▶ _THE TASK_
Look through the records and copy each line with the string "linejoin" in it.

Collected data entries:
----------------------------------------
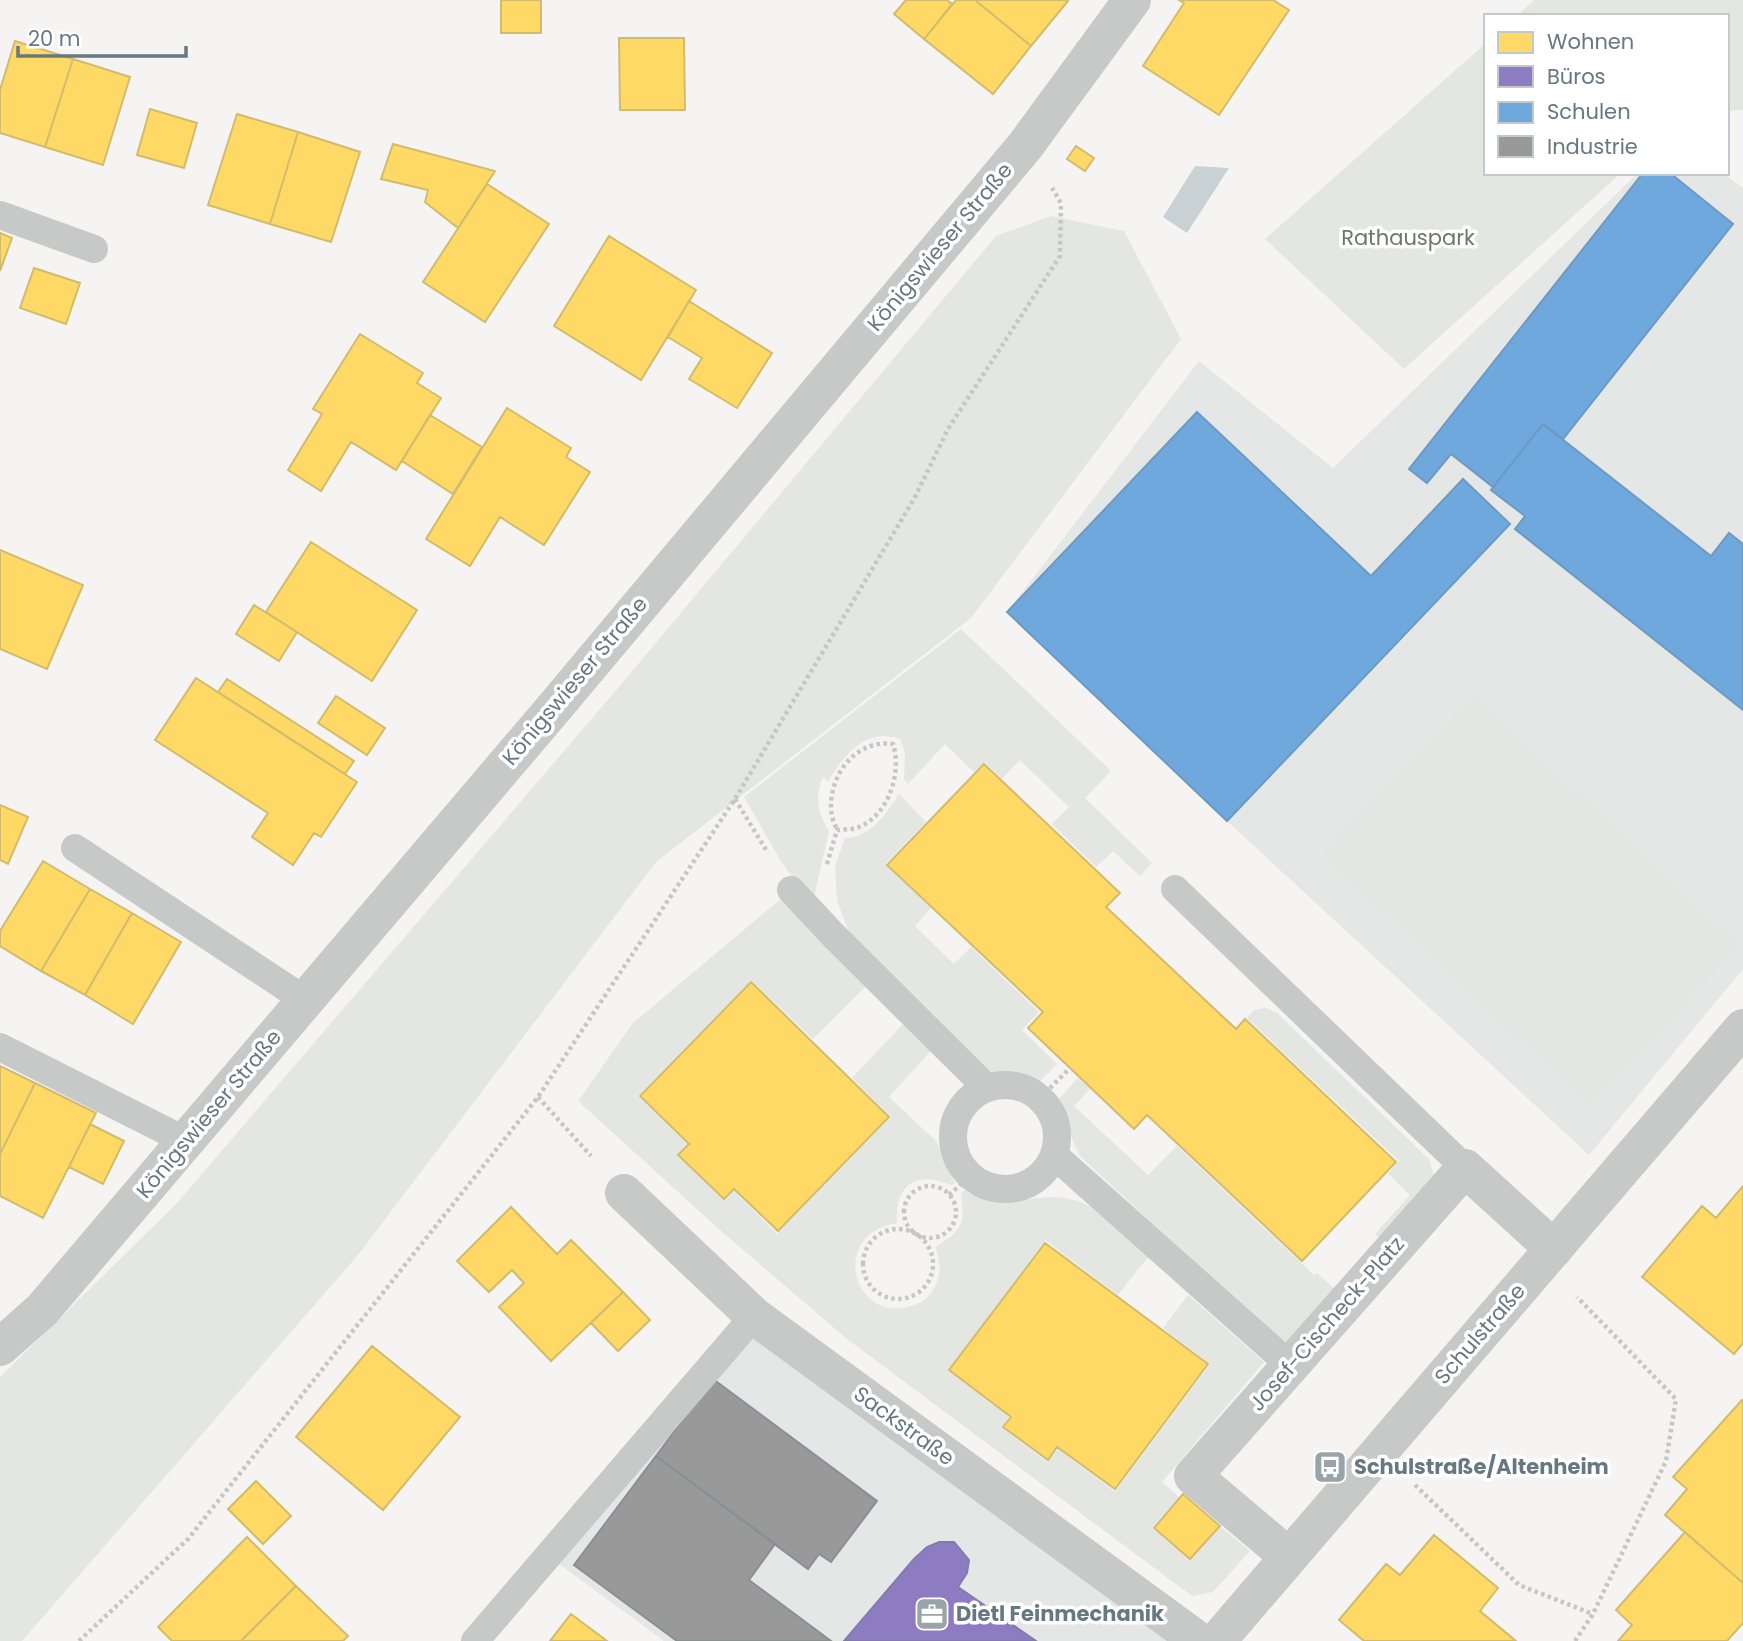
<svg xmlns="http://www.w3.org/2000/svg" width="1743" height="1641" viewBox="0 0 1743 1641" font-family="Poppins,sans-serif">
	<rect width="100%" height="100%" fill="#f5f4f3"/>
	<path fill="#e5e6e6" d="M1638,173H1723L1743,188V969L1589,1155L1227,821L1007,612L1199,361L1333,468Z
		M749,1322L1169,1641H664L559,1564Z"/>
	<path fill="#e4e6e1" d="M1534,0H1743V110L1727,111V16H1517Z
		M1486,43V173H1621L1404,369L1265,239Z
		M1051,216L1124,231L1181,339L971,618L656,862L358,1255L22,1641H0V1377L177,1203L624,681L996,236Z
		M961,629L1111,771L1085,798L1152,863L1140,876L1113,851L1096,867L1052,824L1069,807L1020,760L1002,779L985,762L974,772L945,744L908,784L904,780L905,753L900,739C866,727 843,755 828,782L823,777C814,797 818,813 829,831L812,906L781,861L744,797Z
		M1473,696L1738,946L1589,1104L1324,854Z
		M899,794L926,822L885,864L931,908L915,926L954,964L971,947L1039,1012L1022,1030L1057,1064L1039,1082L1018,1076H992L850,935L837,901L835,866L845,838C870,838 886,814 899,794Z
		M782,898L866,986L813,1039L751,980L638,1096L687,1144L677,1156L724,1201L734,1191L777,1234L891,1117L852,1078L904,1023L932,1050L889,1097L937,1142L944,1163L955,1183L951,1185C915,1170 895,1185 897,1223C829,1234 853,1321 907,1307C916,1305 924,1302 930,1294C941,1280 942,1263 935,1247C960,1232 966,1225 961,1195L964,1190C999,1214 1033,1191 1070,1199C1101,1205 1126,1236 1148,1257L1118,1295L1045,1240L948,1371L1009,1417L1002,1428L1047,1462L1058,1449L1115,1492L1210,1364L1163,1328L1188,1295L1264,1362L1162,1482L1179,1497L1152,1528L1190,1561L1221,1527L1250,1551L1213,1592L1192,1596L847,1339L720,1230L578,1101L633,1023Z
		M1265,1008L1277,1013L1429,1159L1436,1182L1387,1246L1375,1234L1410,1195L1388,1174L1399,1161L1247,1018L1254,1010Z
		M1078,1078L1090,1089L1074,1106L1148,1175L1177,1146L1314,1275L1317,1273L1342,1295L1283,1345L1081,1157C1070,1139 1067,1119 1057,1101Z"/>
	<path fill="#c8d1d3" d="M1195,166L1229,168L1187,233L1163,217Z"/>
	<path fill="#ffd966" stroke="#d1bc6e" stroke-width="2" d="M541,0V33H501V0Z
		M906,0H947L952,4L924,39L894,14Z
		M956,0H975L1031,46L993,94L924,39Z
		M975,0H1066L1068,1L1031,46Z
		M1179,0H1273L1289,10L1219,115L1143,66L1184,3Z
		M619,38H684L685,110H620Z
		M15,41L73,59L45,147L0,133V90Z
		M73,59L130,77L103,165L45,147Z
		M150,109L197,123L184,168L137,155Z
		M237,114L298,132L270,224L208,205Z
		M298,132L360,152L331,242L270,224Z
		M393,144L495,171L458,228L425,202L428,190L381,179Z
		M1076,146L1094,158L1085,171L1067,159Z
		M487,184L549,224L485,322L423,282Z
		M0,233L12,238L0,271Z
		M609,236L696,290L641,380L554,326Z
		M34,268L80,283L66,324L20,308Z
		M689,301L772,353L737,408L689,379L702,358L668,337Z
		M360,334L423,373L417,383L441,398L396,470L351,442L321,491L288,470L322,414L313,409Z
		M507,408L571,448L566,457L590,472L544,545L500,517L470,566L426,539Z
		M430,415L482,447L453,494L402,461Z
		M311,542L417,610L372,681L266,612Z
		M0,550L83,585L47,669L0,649Z
		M254,605L297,632L279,661L236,634Z
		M196,678L357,782L321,837L314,833L293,865L252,837L268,813L155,740Z
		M227,679L354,761L345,774L218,692Z
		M336,696L385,728L367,755L318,723Z
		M984,764L1120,893L1106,907L1236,1029L1245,1019L1396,1162L1302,1261L1147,1115L1134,1129L1028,1028L1043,1012L887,865Z
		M0,805L28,817L8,864L0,860Z
		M43,861L90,889L41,971L0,946V931Z
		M90,889L132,913L85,995L41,971Z
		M132,913L181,942L133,1024L85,995Z
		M751,982L889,1117L778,1231L734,1189L724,1199L678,1155L689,1144L640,1096Z
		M0,1066L35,1083L0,1154Z
		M35,1083L96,1113L43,1218L0,1196V1154Z
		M90,1124L124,1141L103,1184L69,1167Z
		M1743,1186V1343L1734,1354L1642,1277L1702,1206L1716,1218Z
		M511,1207L557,1254L571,1240L623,1292L551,1361L499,1307L524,1283L512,1270L489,1292L457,1261Z
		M1045,1243L1208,1364L1115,1489L1057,1447L1048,1460L1003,1427L1011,1417L949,1370Z
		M623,1292L650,1320L618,1351L591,1323Z
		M372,1346L460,1417L383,1510L296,1437Z
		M1742,1400L1743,1401V1583L1665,1515L1687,1489L1673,1477Z
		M256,1481L291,1516L263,1544L228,1509Z
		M1183,1494L1220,1526L1190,1559L1154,1528Z
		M1685,1532L1743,1583V1623L1727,1641H1618L1632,1625L1616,1610Z
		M1434,1535L1498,1588L1480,1611L1516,1641H1364L1339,1620L1386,1564L1400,1575Z
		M247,1537L296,1586L241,1641H172L158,1627Z
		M296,1586L348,1636L343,1641H241Z
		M571,1614L607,1641H550Z"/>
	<path fill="#8e7cc3" stroke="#827bb0" stroke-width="2" d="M939,1542H954L969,1560L967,1573L958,1587L1036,1641H844L914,1559L927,1547Z"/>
	<path fill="#6fa8dc" stroke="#6c9ac1" stroke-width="2" d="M1643,173H1670L1733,224L1563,439L1543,424L1493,487L1451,454L1427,483L1409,469Z
		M1197,412L1371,576L1463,479L1510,524L1227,821L1007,612Z
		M1543,424L1711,556L1729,533L1743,544V710L1515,529L1525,516L1491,490Z"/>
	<path fill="#999" stroke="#8a8f92" stroke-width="2" d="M713,1379L877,1501L831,1562L819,1554L808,1569L656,1456Z
		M656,1456L775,1544L749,1580L831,1641H677L574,1565Z"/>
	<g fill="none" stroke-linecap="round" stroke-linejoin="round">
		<path stroke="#c5c6c7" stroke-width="4.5" stroke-dasharray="3.5 3.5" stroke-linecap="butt" d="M735,799L768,853
			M827,864L837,830C843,829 853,830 859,827C889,815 902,772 893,744C857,739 830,773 831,808C831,815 834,823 837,830
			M538,1097L591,1156
			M1040,1098L1070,1068
			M904 1212a26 26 0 1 1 52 0a26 26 0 1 1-52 0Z
			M949,1195L970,1176
			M863 1264a35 35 0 1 1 70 0a35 35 0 1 1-70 0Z
			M1415,1485L1519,1585L1593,1614
			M79,1641L188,1539L538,1097L735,799L914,499L948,429L1060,256L1061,203L1052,188
			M1575,1641L1593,1614L1666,1461L1676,1399L1577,1297"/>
		<path stroke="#c7c8c8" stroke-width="28" d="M0,215L94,249
			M75,848L305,1000
			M1175,889L1465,1168
			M791,890L834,936L987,1088
			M0,1047L186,1141
			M953 1137a52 52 0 1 1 104 0a52 52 0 1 1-104 0Z
			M1054,1155L1290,1365
			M475,1641L754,1316"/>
		<path stroke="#c7c8c8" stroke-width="38" d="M624,1193L754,1316L1199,1641
			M0,1347L42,1310L559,702L1025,146L1132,0
			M1289,1557L1193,1476L1465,1168L1554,1249
			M1217,1641L1743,1028"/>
	</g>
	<defs>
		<symbol id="bus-square" viewBox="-11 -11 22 22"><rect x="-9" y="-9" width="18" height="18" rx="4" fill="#98a3aa" stroke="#fff"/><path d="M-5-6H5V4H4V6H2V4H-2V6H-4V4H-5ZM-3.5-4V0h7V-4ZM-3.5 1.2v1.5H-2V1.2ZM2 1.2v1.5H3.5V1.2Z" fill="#fff"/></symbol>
		<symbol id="office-square" viewBox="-11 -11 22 22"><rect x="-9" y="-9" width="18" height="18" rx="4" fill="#98a3aa" stroke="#fff"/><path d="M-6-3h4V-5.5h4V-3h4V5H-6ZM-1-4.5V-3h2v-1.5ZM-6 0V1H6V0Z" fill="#fff"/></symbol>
	</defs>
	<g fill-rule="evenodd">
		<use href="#bus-square" x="1311" y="1448" width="38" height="38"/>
		<use href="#office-square" x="913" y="1595" width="38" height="38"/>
	</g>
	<g text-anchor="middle" stroke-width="7" stroke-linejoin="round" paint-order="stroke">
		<g font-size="21" fill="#6b7965" stroke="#fff">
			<text x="1408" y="245">Rathauspark</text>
		</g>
		<g font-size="21" fill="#667882" stroke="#fff">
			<text transform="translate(940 247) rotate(-50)" y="7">Königswieser Straße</text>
			<text transform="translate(575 681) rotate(-50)" y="7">Königswieser Straße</text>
			<text transform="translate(209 1114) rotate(-50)" y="7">Königswieser Straße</text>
			<text transform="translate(1327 1324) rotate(-49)" y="7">Josef-Cischeck-Platz</text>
			<text transform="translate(1480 1334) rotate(-49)" y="7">Schulstraße</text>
			<text transform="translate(904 1426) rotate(36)" y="7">Sackstraße</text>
		</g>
		<g font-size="21" font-weight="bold" fill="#667882" stroke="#fff" text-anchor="start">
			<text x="1354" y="1474">Schulstraße/Altenheim</text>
			<text x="956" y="1621">Dietl Feinmechanik</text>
		</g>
	</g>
	<rect x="1484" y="14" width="245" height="161" fill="#ffffff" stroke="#c2c9cd" stroke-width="2"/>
	<rect x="1498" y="32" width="35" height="21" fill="#ffd966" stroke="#c2c9cd" stroke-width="2"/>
	<text x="1547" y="49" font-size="21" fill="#667882">Wohnen</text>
	<rect x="1498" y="66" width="35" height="21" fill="#8e7cc3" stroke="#c2c9cd" stroke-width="2"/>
	<text x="1547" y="84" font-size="21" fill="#667882">Büros</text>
	<rect x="1498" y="102" width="35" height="21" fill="#6fa8dc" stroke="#c2c9cd" stroke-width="2"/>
	<text x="1547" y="119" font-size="21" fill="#667882">Schulen</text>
	<rect x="1498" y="136" width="35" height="21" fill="#999999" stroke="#c2c9cd" stroke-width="2"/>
	<text x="1547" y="154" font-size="21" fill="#667882">Industrie</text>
	<path d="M18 46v10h168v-10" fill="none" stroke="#667882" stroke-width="3.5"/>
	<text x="28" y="46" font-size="21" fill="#667882" stroke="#ffffff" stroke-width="5" paint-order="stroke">20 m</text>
</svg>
----------------------------------------
▶ _RESPONSE AREA_
	<g fill="none" stroke-linecap="round" stroke-linejoin="round">
	<g text-anchor="middle" stroke-width="7" stroke-linejoin="round" paint-order="stroke">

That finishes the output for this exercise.